Ombudsperson Says Disclosure of Her Prison Meetings ‘Illegal,’ Penitentiary Service Denies Allegations

On January 24, Georgian Public Defender Nino Lomjaria released a statement in response to the yesterday’s “illegal public disclosure” of her recent visit to one of the penitentiary facilities in Tbilisi, which was publicized by the Special Penitentiary Service of the Ministry of Justice.

Nino Lomjaria calls on the Prosecutor General’s Office “to immediately launch an investigation” under Article 352 of the Criminal Code on “influencing the Public Defender in any manner in order to interfere with his/her official duties.” 

On January 23, the Penitentiary Service reported that earlier that day, few minutes after 6pm, (that is the end of prison’s working day) Nino Lomjaria and her deputy Giorgi Burjanadze visited N9 penitentiary facility. 

The Penitentiary Service further noted that Lomjaria and Burjanadze met with former officials Irakli Okruashvili and Vano Merabishvili, as well as Kakhaber Nakani, convicted for a high-profile case of 2006. It also noted that the Ombudsperson required to meet with Guram Donadze as well. However, the latter refused to meet the Ombudsperson.

 

In the today’s statement, Nino Lomjaria noted that the Special Penitentiary Service “grossly violated the Organic Law of Georgia on the Public Defender, according to which, the Public Defender’s meeting with detainees, prisoners or other persons deprived of their liberty shall be confidential.”

“Any kind of surveillance (video or audio) is inadmissible. It is alarming that such a fact has occurred for the first time during the existence of the institution of the Georgian Public Defender,” Lomjaria stressed.

She then added that publicizing the identities of persons whom the public defender meets “increases the risk of ill-treatment of prisoners or other illegal actions and results in worsening the state of prisoners’ rights.”

Publicizing such information may force prisoners to refrain from applying and meeting with the Public Defender in the future. Following this incident, all prisoners will have suspicions that their meetings with the Ombudsperson are controlled by the Ministry of Justice/Penitentiary Service and that the details of the meetings may be publicly disclosed,” she noted.

The Ombudsperson considers that the yesterday’s statement of the Penitentiary Service “was the continuation of a campaign of political attack launched by the Minister of Justice of Georgia [Tea Tsulukiani] against the Public Defender’s institution.”

“It is dangerous and inadmissible that the Minister of Justice uses a body such as the Special Penitentiary Service, where persons with different political views are serving their sentences, for political purposes,” she added. 

Demanding “immediate legal response” over the incident, the Public Defender said “all persons, who attempted to influence the Public Defender for the purpose of interfering with her activities, should be prosecuted.”

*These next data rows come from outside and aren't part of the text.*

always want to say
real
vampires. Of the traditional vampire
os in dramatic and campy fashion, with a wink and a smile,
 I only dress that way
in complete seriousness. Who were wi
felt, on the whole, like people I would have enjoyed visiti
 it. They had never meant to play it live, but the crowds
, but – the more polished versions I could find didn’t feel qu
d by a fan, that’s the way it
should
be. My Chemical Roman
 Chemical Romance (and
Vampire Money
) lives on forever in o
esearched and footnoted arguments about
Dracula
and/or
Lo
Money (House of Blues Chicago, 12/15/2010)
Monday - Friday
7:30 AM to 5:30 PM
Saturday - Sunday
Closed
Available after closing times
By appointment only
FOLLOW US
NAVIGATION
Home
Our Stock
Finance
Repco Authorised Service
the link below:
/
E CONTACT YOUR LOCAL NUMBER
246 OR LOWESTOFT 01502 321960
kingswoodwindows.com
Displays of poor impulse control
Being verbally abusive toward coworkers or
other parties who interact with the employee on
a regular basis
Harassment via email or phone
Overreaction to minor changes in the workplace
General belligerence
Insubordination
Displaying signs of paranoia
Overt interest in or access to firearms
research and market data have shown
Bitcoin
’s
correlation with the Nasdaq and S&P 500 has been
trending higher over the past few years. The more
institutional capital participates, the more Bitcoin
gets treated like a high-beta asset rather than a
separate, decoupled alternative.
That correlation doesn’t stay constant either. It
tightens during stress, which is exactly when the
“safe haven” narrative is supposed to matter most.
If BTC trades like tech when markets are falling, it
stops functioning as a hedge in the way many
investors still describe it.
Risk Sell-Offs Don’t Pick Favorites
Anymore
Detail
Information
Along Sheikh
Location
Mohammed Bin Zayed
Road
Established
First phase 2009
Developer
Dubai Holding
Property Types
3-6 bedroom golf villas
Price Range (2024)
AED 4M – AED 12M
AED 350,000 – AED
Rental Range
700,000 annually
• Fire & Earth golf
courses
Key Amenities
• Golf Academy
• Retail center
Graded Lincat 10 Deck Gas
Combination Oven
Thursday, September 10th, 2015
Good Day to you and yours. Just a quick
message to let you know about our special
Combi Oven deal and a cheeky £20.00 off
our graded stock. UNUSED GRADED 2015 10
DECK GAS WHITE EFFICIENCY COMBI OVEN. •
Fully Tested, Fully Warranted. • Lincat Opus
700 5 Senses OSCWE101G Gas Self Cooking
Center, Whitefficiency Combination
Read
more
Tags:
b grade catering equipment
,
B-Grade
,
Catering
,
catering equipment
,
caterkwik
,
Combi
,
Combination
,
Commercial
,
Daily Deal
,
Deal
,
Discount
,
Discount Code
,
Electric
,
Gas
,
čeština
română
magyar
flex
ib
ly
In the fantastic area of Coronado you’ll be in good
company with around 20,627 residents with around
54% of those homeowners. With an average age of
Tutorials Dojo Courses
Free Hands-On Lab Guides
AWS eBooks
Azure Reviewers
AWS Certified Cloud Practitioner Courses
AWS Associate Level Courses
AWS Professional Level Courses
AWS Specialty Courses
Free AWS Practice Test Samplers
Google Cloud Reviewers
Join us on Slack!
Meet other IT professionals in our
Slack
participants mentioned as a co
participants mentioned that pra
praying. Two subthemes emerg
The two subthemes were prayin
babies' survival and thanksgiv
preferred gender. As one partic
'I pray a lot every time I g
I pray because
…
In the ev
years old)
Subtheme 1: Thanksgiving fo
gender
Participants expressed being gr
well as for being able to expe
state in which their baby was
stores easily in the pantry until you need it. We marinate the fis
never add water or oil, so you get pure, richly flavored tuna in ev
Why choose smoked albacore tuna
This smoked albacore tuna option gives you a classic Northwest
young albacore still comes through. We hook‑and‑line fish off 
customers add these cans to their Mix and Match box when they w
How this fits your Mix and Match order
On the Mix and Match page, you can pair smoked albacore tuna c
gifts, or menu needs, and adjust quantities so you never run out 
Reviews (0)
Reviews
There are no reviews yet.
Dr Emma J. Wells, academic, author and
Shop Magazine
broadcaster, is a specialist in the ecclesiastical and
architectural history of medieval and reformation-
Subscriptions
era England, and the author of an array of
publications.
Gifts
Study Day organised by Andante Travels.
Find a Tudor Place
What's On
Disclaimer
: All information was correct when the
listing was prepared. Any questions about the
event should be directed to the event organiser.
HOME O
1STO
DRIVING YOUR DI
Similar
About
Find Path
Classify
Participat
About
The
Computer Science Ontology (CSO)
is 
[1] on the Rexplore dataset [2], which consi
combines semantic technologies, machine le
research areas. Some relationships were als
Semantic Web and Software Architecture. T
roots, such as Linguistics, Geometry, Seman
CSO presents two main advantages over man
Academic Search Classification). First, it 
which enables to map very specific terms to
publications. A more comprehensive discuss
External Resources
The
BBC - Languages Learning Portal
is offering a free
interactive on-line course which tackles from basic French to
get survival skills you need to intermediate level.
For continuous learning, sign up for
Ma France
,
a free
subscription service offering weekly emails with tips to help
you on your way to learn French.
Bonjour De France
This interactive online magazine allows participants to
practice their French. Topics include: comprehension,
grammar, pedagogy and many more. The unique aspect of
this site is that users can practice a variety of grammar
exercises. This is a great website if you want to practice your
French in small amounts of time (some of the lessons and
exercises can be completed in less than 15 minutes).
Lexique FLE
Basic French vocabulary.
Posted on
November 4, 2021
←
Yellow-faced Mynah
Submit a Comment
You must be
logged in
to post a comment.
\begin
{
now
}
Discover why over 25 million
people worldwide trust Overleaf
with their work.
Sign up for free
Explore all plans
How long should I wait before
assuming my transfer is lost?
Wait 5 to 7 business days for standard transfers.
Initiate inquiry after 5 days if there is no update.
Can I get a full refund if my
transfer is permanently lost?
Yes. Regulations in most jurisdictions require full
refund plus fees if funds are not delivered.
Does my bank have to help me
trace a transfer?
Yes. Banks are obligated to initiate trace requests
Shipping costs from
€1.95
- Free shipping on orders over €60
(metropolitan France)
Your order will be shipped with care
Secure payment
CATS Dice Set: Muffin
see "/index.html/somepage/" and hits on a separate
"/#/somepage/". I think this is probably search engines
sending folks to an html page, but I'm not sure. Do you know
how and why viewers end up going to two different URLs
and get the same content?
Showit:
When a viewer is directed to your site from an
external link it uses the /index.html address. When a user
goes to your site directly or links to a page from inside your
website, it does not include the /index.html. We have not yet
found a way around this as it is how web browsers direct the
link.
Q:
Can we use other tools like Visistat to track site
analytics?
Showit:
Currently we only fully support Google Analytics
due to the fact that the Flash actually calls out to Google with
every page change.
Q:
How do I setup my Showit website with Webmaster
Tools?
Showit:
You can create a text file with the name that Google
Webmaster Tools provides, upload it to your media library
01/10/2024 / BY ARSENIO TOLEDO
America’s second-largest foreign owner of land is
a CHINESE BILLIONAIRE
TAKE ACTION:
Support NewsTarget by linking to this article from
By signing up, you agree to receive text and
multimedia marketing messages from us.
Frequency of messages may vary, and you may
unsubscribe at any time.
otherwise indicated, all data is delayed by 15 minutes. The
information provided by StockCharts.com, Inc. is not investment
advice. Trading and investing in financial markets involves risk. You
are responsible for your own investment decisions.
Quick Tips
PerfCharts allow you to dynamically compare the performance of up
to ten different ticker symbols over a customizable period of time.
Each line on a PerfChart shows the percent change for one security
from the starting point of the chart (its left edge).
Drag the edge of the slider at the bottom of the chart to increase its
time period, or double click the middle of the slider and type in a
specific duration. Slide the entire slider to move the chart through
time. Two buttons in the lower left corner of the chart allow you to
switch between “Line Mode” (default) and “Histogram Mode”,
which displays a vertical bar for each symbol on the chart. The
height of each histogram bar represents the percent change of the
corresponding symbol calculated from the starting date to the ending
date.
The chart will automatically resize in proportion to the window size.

The Special Penitentiary Service denies any violations

In a statement of January 24, the Penitentiary Service denied Lomjaria’s allegations, saying that they did not breach neither Article 352 of the Criminal Code, nor any other noted by the Public Defender. It further said that the Ombudsperson met with those inmates, whom she intended to meet, except for those who refused, and that the meetings were held in “a free environment, in full confidentiality, without any interference from the administration of the [penitentiary] facility.”

The Penitentiary Service also noted that it can neither serve as the guarantor to keep Ombudsperson’s prison visits secret from the media in practice, nor it has any legal obligation to do so. The Service stressed that, on the contrary, they are obliged to respond to questions of media, in case the latter asks them whether the Public Defender’s visits penitentiary facility or not. 

Concluding the statement, the Penitentiary Service stressed that “despite numerous requests from the inmates, the incumbent Public Defender paid no single visit to penitentiary facilities in 2019.” Then the Service said it “welcomes Ombudsperson’s yesterday’s visit to prison N9” and “expressed hope this will not be the last time she visits the inmates and that from 2020 Georgian Public Defender will positively, feasibly, respond to prisoners’ requests to meet her.”